---------- Given information ----------
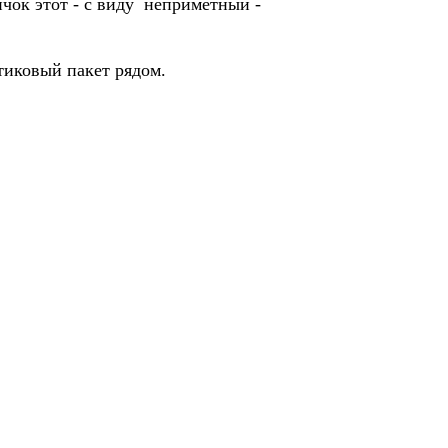
ичок этот - с виду неприметный -
стиковый пакет рядом.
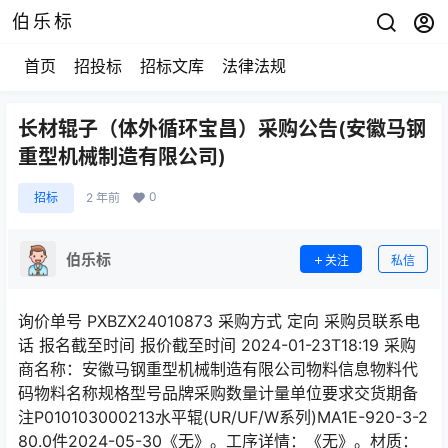
伯乐标
首页
招投标
招标文库
法律法规
长材辊子（体外循环宝昌）采购公告(安徽马钢
重型机械制造有限公司)
0
招标
2 年前
伯乐标
关注
私信
询价单号 PXBZX24010873 采购方式 定向 采购员联系电
话 报名截至时间 报价截至时间 2024-01-23T18:19 采购
商名称：安徽马钢重型机械制造有限公司物料信息物料代
码物料名称规格型号品牌采购数量计量单位要求交货期备
注P010103000213水平辊(UR/UF/W系列)MA1E-920-3-2
80.0件2024-05-30《无》。工序详情：《无》。材质：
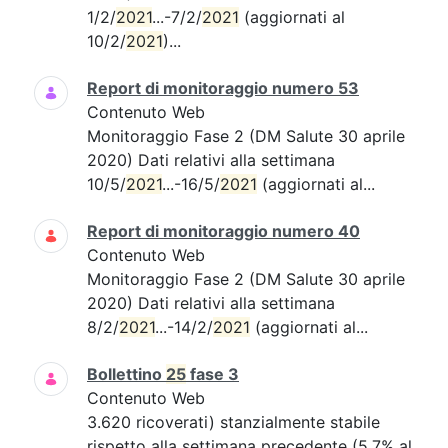
1/2/
2021
...-7/2/
2021
(aggiornati al
10/2/
2021
)...
Report di monitoraggio numero 53
Contenuto Web
Monitoraggio Fase 2 (DM Salute 30 aprile
2020) Dati relativi alla settimana
10/5/
2021
...-16/5/
2021
(aggiornati al...
Report di monitoraggio numero 40
Contenuto Web
Monitoraggio Fase 2 (DM Salute 30 aprile
2020) Dati relativi alla settimana
8/2/
2021
...-14/2/
2021
(aggiornati al...
Bollettino
25
fase 3
Contenuto Web
3.620 ricoverati) stanzialmente stabile
rispetto alla settimana precedente (5,7% al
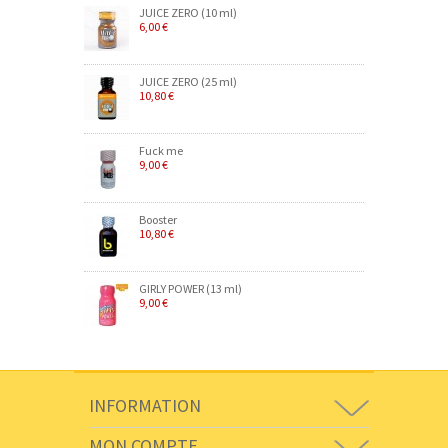
JUICE ZERO (10 ml)
6,00 €
JUICE ZERO (25 ml)
10,80 €
Fuck me
9,00 €
Booster
10,80 €
GIRLY POWER (13 ml)
9,00 €
INFORMATION
MON COMPTE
----------
What is being asked
Your answer must consist solely of the lines from the one containing "rispetto alla settimana precedente (5,7% al" through the last line of the records above, copied exactly, with every picture left out.

Answer box
rispetto alla settimana precedente (5,7% al
JUICE ZERO (10 ml)
6,00 €
JUICE ZERO (25 ml)
10,80 €
Fuck me
9,00 €
Booster
10,80 €
GIRLY POWER (13 ml)
9,00 €
INFORMATION
MON COMPTE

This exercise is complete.